Insufficient car charging infrastructure could impede the uptake of electric vehicles in Europe and the mileage range anxieties. Europe has witnessed the development of a mix of different charging stations, making it difficult for the variety of EV designs to enjoy these facilities unless they are Tesla cars. Tesla is an exemption because it has its systems based on various strategic points.
The cheap electric cars are affordable because their prices range at $40000 and not because of easy access to charging facilities. Additionally, these vehicles are suitable for urban roads and not the degenerate rural roads.

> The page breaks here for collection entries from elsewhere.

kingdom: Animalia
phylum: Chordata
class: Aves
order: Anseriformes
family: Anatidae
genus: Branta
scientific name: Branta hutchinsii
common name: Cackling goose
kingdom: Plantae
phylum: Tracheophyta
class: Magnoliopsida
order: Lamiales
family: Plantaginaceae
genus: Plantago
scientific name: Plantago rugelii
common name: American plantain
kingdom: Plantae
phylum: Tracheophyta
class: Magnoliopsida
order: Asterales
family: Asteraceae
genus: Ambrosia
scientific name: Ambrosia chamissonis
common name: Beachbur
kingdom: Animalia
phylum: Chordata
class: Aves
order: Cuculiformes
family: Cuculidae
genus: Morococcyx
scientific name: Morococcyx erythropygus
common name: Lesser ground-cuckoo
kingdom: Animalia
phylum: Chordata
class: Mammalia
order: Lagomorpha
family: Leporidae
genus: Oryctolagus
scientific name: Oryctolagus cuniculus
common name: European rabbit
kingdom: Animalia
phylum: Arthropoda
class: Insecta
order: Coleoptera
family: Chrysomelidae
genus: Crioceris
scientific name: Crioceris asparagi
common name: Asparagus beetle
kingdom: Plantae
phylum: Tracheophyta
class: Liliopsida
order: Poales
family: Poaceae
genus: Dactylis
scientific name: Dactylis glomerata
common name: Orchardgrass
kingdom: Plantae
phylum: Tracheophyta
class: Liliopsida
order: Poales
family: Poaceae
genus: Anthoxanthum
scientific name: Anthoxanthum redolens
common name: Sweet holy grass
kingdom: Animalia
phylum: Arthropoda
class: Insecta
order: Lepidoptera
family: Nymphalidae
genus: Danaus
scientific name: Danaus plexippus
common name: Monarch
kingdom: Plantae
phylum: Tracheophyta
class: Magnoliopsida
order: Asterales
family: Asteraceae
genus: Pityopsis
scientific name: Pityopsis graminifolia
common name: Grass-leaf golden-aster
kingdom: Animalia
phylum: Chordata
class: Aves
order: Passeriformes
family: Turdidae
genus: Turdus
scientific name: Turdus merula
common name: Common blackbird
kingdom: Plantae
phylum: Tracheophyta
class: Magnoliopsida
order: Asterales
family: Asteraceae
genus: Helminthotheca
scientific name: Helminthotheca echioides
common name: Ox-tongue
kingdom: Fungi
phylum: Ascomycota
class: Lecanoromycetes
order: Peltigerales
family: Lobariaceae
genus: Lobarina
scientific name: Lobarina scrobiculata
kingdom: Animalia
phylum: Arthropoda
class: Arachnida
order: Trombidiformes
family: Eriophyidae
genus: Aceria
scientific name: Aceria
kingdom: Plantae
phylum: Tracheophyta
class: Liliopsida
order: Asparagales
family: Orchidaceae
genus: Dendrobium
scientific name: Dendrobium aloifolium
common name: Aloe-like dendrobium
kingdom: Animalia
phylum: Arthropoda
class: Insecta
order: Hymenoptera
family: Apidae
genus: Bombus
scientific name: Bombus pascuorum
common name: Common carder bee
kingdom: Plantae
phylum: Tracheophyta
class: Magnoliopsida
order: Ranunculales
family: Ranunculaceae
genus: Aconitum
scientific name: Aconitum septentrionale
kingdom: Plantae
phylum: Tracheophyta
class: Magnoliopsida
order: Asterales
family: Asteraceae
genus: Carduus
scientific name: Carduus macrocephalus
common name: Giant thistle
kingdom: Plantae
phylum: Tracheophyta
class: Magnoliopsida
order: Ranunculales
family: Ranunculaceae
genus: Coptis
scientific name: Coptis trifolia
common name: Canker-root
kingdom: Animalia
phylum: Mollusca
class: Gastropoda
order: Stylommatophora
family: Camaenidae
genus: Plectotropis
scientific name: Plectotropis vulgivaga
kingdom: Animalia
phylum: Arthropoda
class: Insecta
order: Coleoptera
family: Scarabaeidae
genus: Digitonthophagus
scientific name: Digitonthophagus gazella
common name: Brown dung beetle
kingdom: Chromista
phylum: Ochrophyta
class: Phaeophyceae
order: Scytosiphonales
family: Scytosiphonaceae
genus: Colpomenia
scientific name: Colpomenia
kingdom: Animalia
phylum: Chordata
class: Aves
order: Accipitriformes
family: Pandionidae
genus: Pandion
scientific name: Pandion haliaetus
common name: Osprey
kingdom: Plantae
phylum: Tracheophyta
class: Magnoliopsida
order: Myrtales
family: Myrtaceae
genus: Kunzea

The plausible way to ascend these uneven roads is reducing the speed, and at the same time, people are anxious about the mileage range when they must maintain the 70mph speed on highways. It is easy to approximate the refill point for an ICE car, but for EVs, you are uncertain of the recharging station since most of these facilities are not widespread.
The other upcoming challenge is the expectation that you subscribe to the firm’s services offering the charging facility before you can use it. Contrary to diesel engine cars, the EVs come with this undoing for its customers, rendering them unreliable. An EV owner who is yet to subscribe to the firm offering charging facilities will have to go through a long procedural service before enjoying the recharging service. The EV developers and the stakeholders in this sector must develop a mechanism that will negate this quagmire.
Many EV owners are complaining that despite subscribing to the service on mobile phones, they had to wait for authentication by the charging facility if it has these customers’ details before recharging his or her car. Therefore, most EV fanatics opt for Tesla, whose network of recharging facilities is widespread to meet their customers’ needs. Buying an electric vehicle from the other EV producers is a huge gamble that customers all over Europe are afraid to take.
Edmund King, the leader of AA, states that charging stations must think of a way to simplify the accessibility of their services, especially now that there is a growing demand for electric vehicles. King added that the British federal government is mounting pressure on charging companies to develop an all-round solution to this EV charging authentication problem. Finally, the chief of operations of the Center of Automotive Management (CAM), a German firm, Prof. Stefan Bratzel, reiterates that this challenge runs through Europe. Bratzel added that the European customers are complaining of unfavorable prices.